Elle avançait en sautillant car elle n'avait qu'une jambe. C'était une cannibale et on sait que les cannibales sont unijambistes.
La vieille sautilla jusqu'à la petite fille et demanda :
"Qui es-tu ? "
"Je suis Ntombi, et c'est la mer qui m'a déposée ici ", répondit l'enfant.
La vieille hocha la tête :
"Je vois que tu n'es pas d'ici. Les gens d'ici n'ont qu'une seule jambe, car ils sont cannibales. Moi aussi, je suis une cannibale et je m'appelle Salukazi. Mais tu n'as pas à avoir peur. Je ne te mangerai pas et je ne permettrai pas aux autres de te faire du mal ! "
Salukazi et Ntombi s'en allérent ensemble dans le village des cannibales. A leur passage, les gens sortaient de leurs huttes et se pourléchaient en voyant la petite fille bien potelée.
Salukazi leur cria :
"Cette enfant n'est pas pour vous ! Celui qui osera lever la main sur elle, aura affaire à moi ! "

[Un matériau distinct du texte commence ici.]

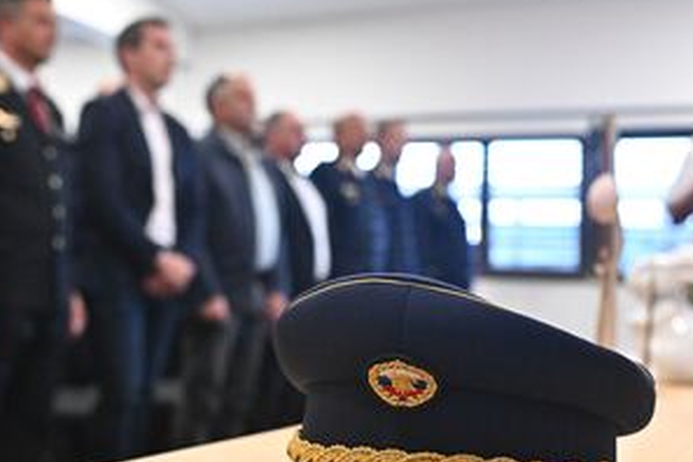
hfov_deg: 37.5
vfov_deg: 25.4
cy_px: 296
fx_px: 1020
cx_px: 320
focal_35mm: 53
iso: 5000
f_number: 4
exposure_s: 1/160
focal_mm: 35
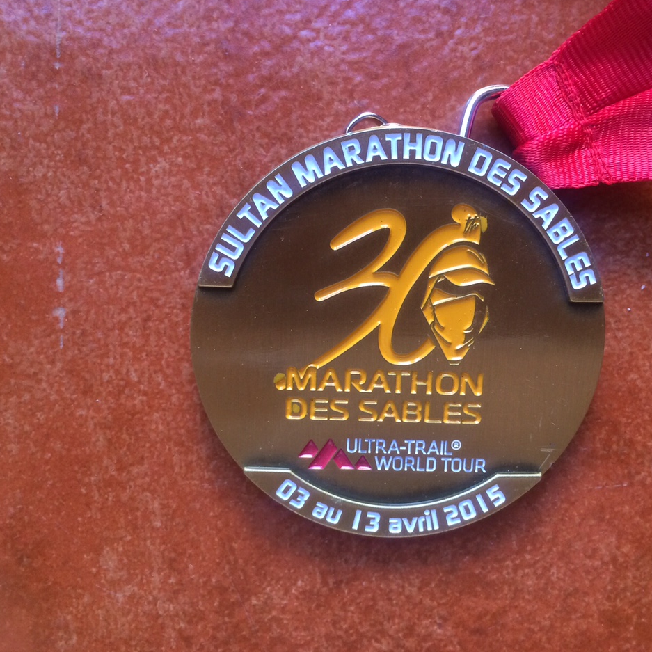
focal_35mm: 35
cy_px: 329
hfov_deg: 47.1
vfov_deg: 47.2
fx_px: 746
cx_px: 373
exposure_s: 1/30
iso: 125
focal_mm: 4.15
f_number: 2.2
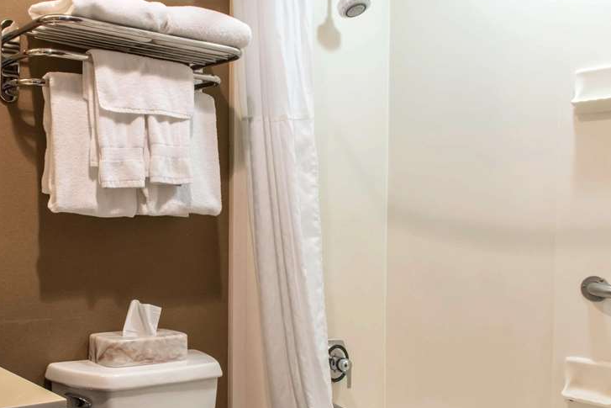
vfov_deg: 34.8
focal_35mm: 38
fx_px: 645
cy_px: 260
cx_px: 193
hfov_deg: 49.6
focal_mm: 18
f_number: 14
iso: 400
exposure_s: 1/2
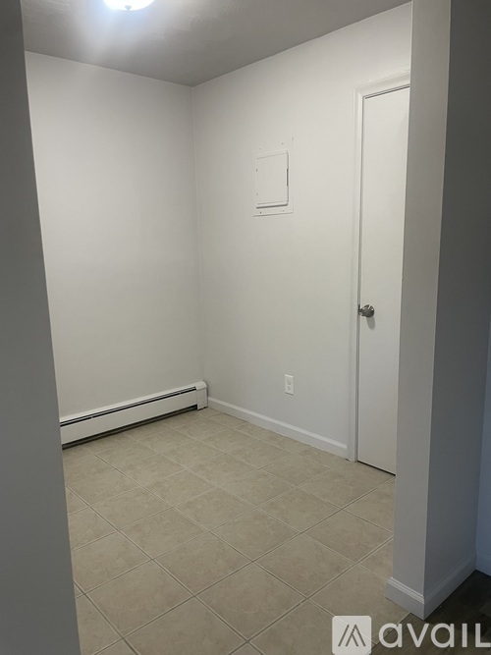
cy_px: 328
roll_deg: +1.3
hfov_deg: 53.0
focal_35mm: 26
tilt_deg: -9.0
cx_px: 246
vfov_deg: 67.3
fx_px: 492
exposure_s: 1/60
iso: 125
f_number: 1.6
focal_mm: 4.2
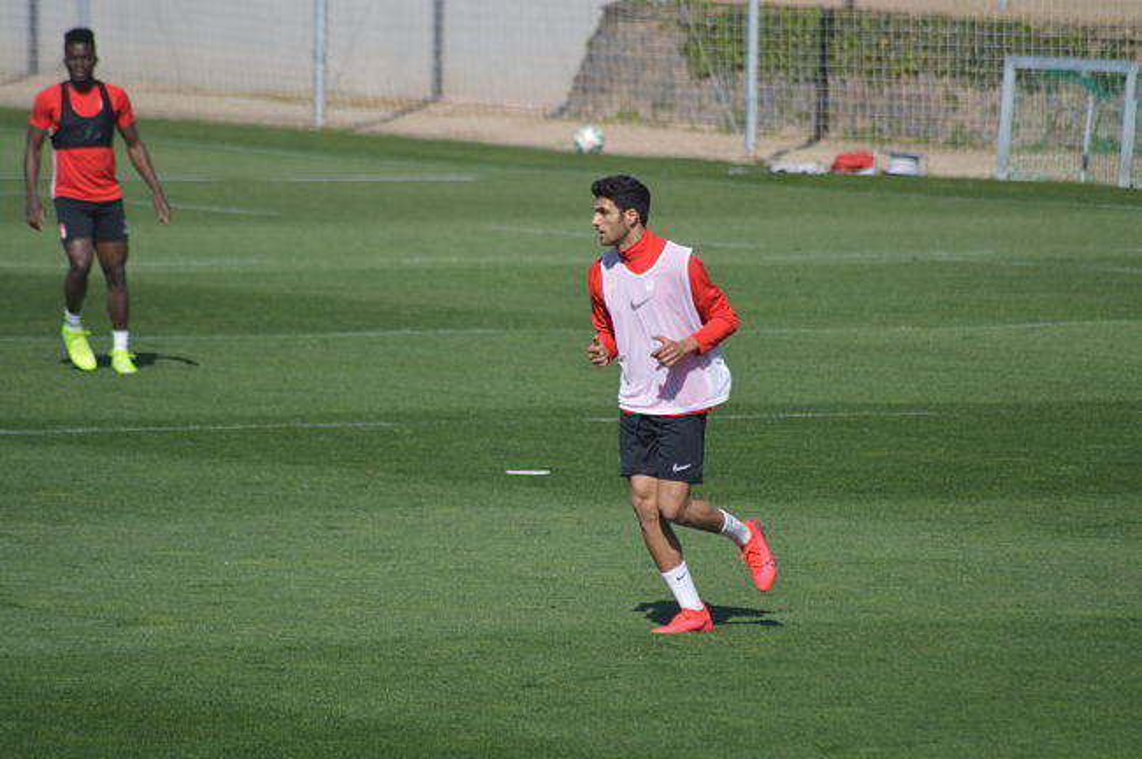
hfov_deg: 4.6
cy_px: 380
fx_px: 14260
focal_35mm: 450
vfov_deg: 3.0
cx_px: 571
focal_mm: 300
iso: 100
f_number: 5.6
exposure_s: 1/640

Sur ce, la vieille leva les bras et marmonna des paroles incantatoires :
"Khlvi, khlvi, khlvi, vokhlo, vokhlo, vokhlo ! "
Une tornade, une averse et une tempête des plus terribles s'abattirent aussitôt sur le village, renversant les hommes, emportant les toits des huttes. Les éléments ne se calmèrent que lorsque la vieille baissa les bras. Salukazi était une puissante magicienne qui savait invoquer la pluie et le vent. Les hommes la craignaient et personne n'osa lever la main sur la petite Ntombi.

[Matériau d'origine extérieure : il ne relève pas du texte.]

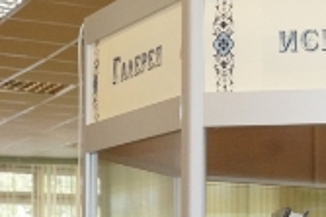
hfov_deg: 16.2
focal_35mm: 121
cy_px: 243
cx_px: 404
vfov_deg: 11.1
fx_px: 1095
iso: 2000
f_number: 6.3
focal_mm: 30
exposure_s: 1/125
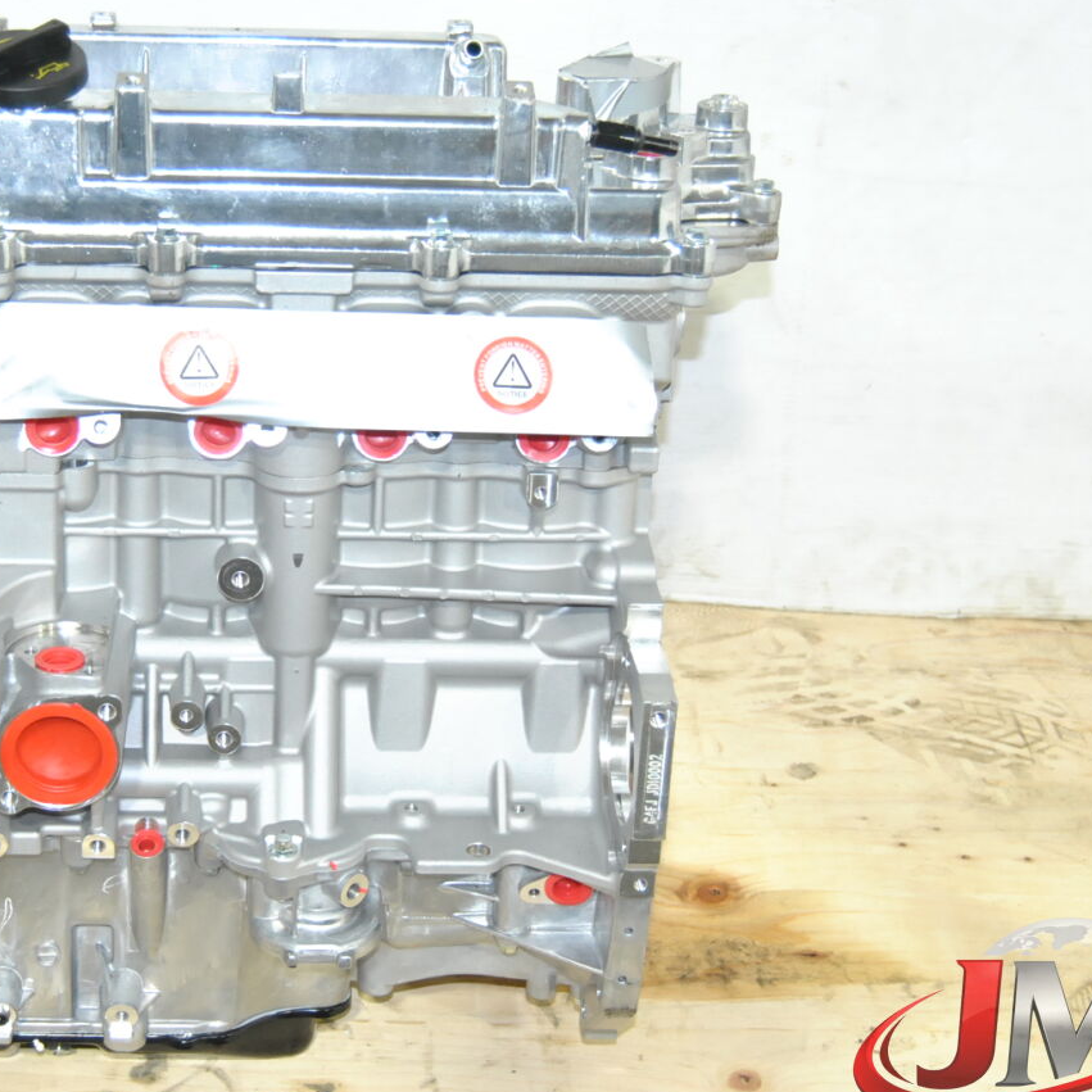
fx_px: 2570
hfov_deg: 23.8
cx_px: 309
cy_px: 495
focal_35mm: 72
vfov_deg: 24.0
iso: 800
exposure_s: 1/60
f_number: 5
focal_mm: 30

Les villageois se disaient :
"Ce n'est pas grave. Salukazi finira bien par mourir. En attendant, Ntombi grandira, grossira et nous nous en régalerons ! "

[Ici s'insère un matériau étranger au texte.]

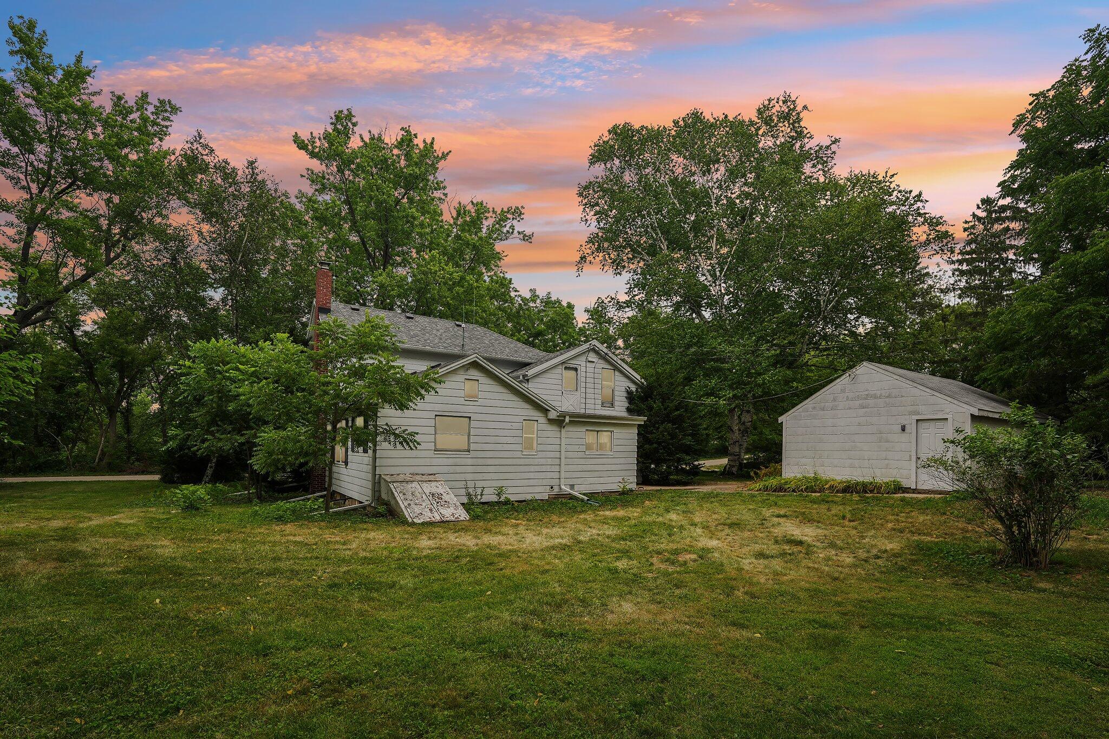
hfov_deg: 95.0
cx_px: 554
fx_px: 508
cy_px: 370
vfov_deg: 72.0
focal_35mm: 16
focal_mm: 16.5
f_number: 4.5
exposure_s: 1/200
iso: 100
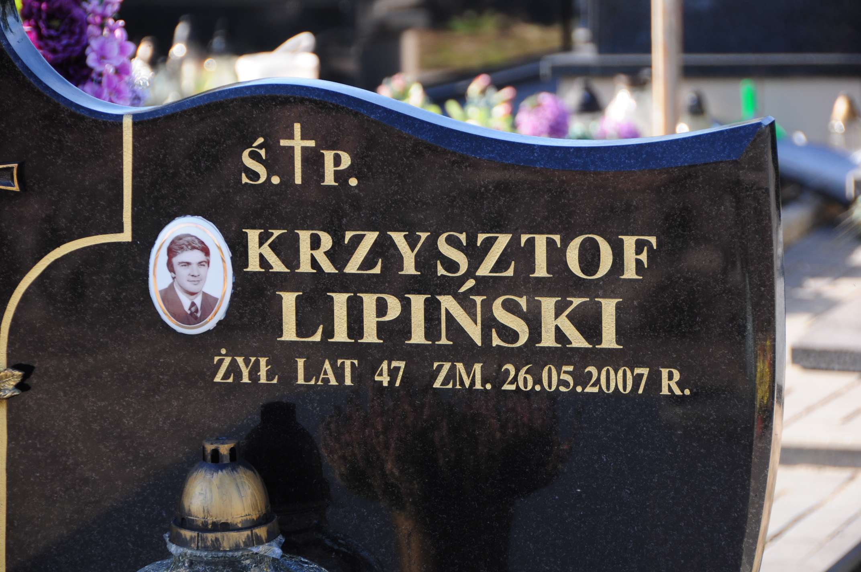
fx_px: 4300
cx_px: 430
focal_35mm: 180
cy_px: 286
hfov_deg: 11.4
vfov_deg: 7.6
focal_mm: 120
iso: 200
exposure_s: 1/160
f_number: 7.1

Cinq, dix, quinze ans passérent. Ntombi s'était transformée en une belle jeune fille et Salukazi en une trés vieille femme chenue qui ne sortait plus de sa maison. Ntombi en prenait soin comme s'il s'agissait de sa propre grand-mère et Salukazi lui apprenait des tours de magie. Les gens la craignaient toujours, si bien que personne n'osait nuire à Ntombi. Mais ce n'était que partie remise : ils guettaient la mort de la magicienne pour se régaler de la chair rôtie de cette jeune fille.